- **PROBLEM STATEMENT**
Copy each line below in which the word "SQUARE" occurs.

- **SOURCE MATERIAL**
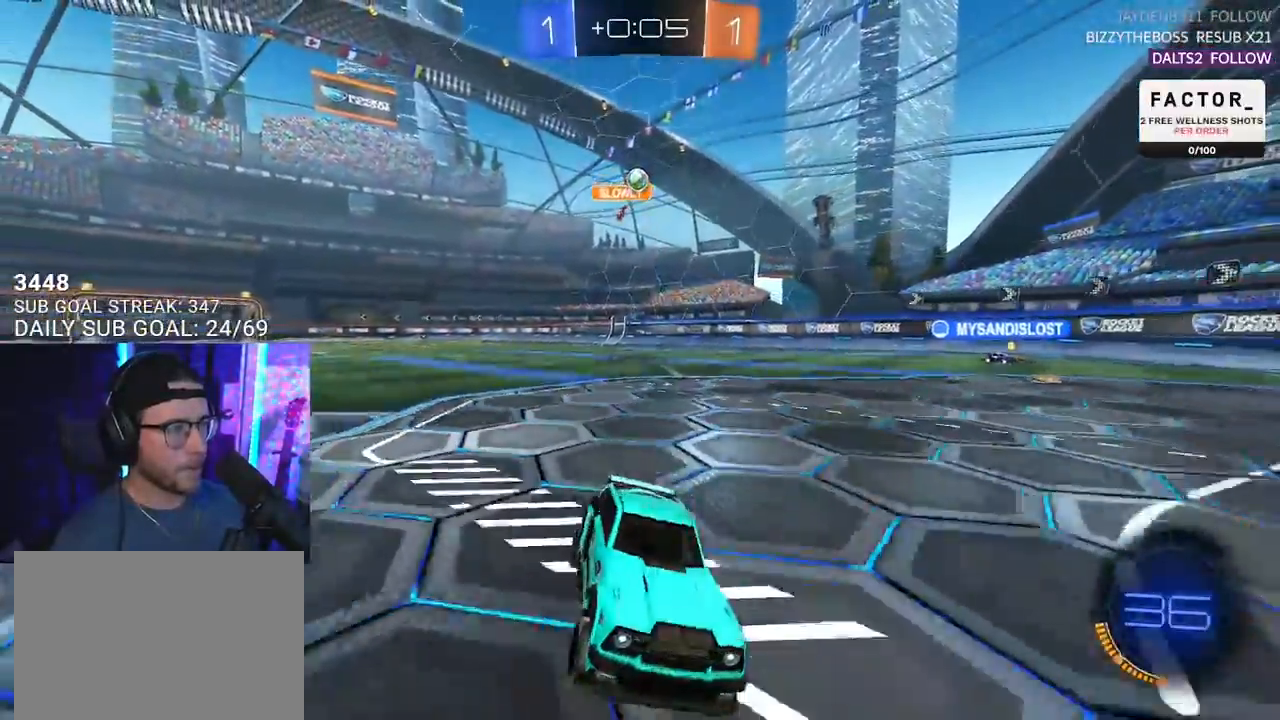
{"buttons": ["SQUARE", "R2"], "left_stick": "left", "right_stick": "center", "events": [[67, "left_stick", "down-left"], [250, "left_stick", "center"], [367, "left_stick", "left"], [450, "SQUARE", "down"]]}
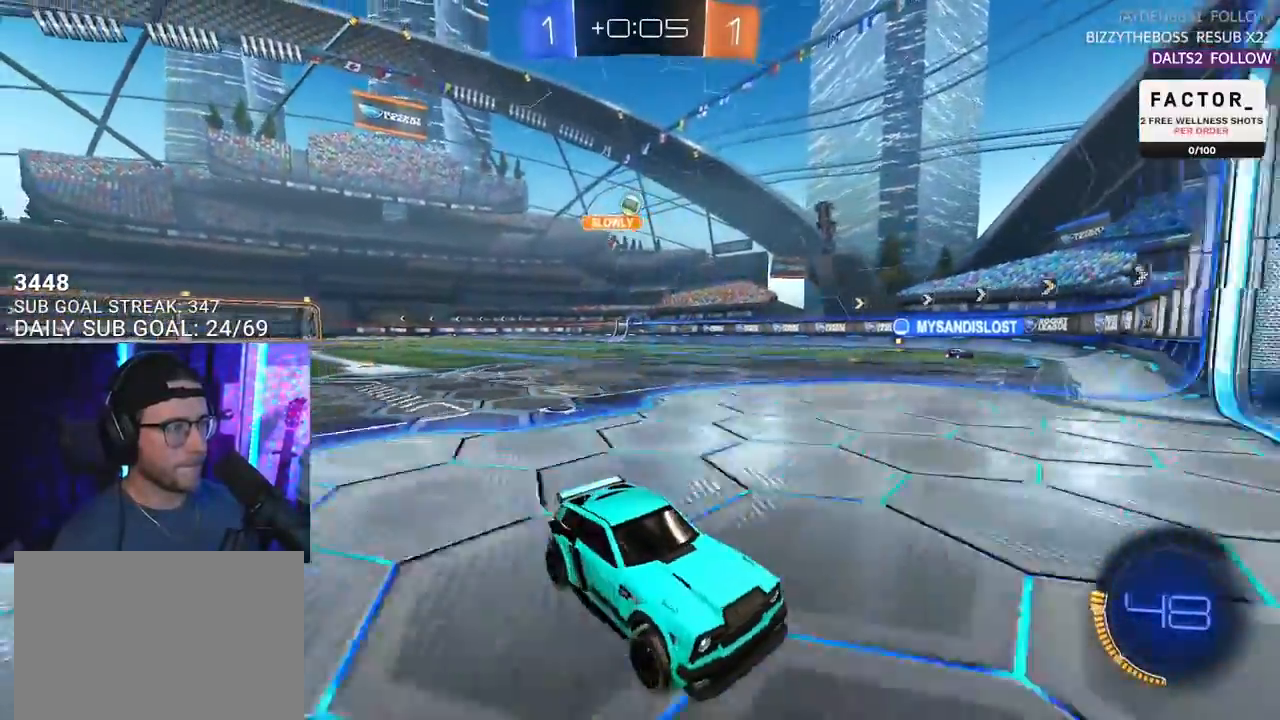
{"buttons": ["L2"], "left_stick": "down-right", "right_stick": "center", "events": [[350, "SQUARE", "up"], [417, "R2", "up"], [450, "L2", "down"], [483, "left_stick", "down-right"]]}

...

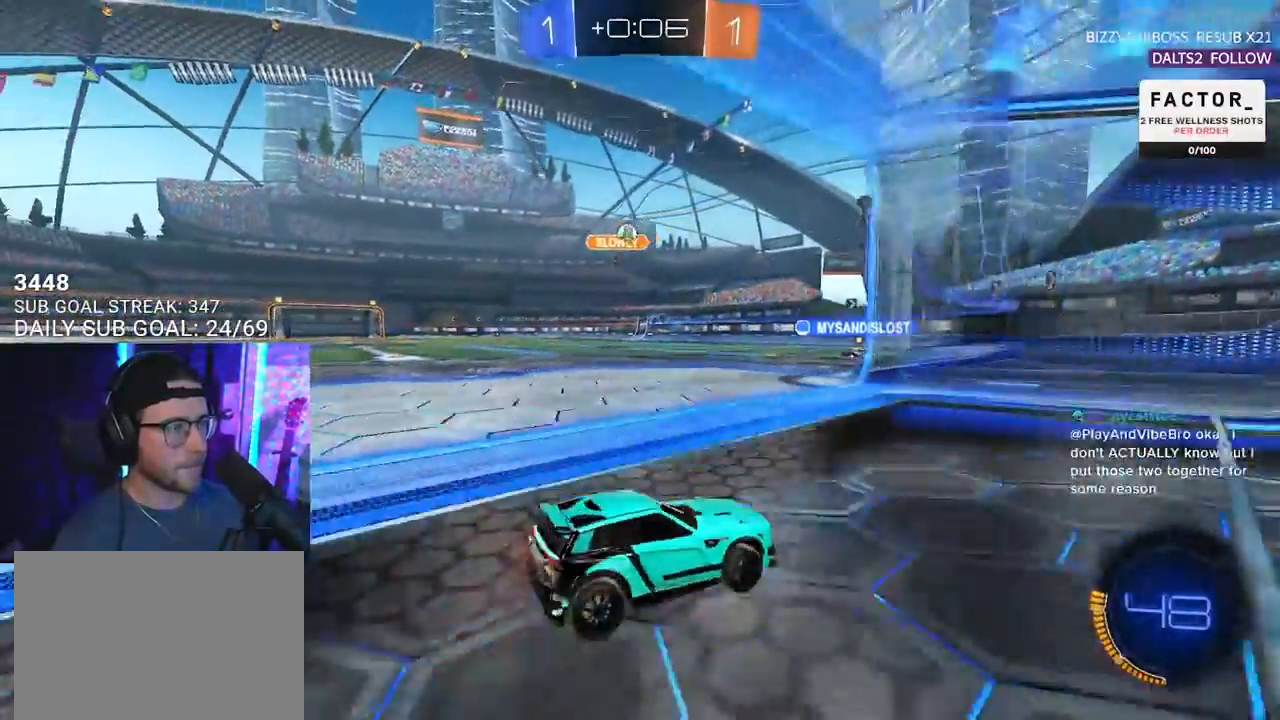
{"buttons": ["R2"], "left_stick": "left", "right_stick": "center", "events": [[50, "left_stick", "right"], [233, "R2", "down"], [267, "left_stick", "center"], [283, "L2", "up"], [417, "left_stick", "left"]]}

- **WRITTEN ANSWER**
{"buttons": ["SQUARE", "R2"], "left_stick": "left", "right_stick": "center", "events": [[67, "left_stick", "down-left"], [250, "left_stick", "center"], [367, "left_stick", "left"], [450, "SQUARE", "down"]]}
{"buttons": ["L2"], "left_stick": "down-right", "right_stick": "center", "events": [[350, "SQUARE", "up"], [417, "R2", "up"], [450, "L2", "down"], [483, "left_stick", "down-right"]]}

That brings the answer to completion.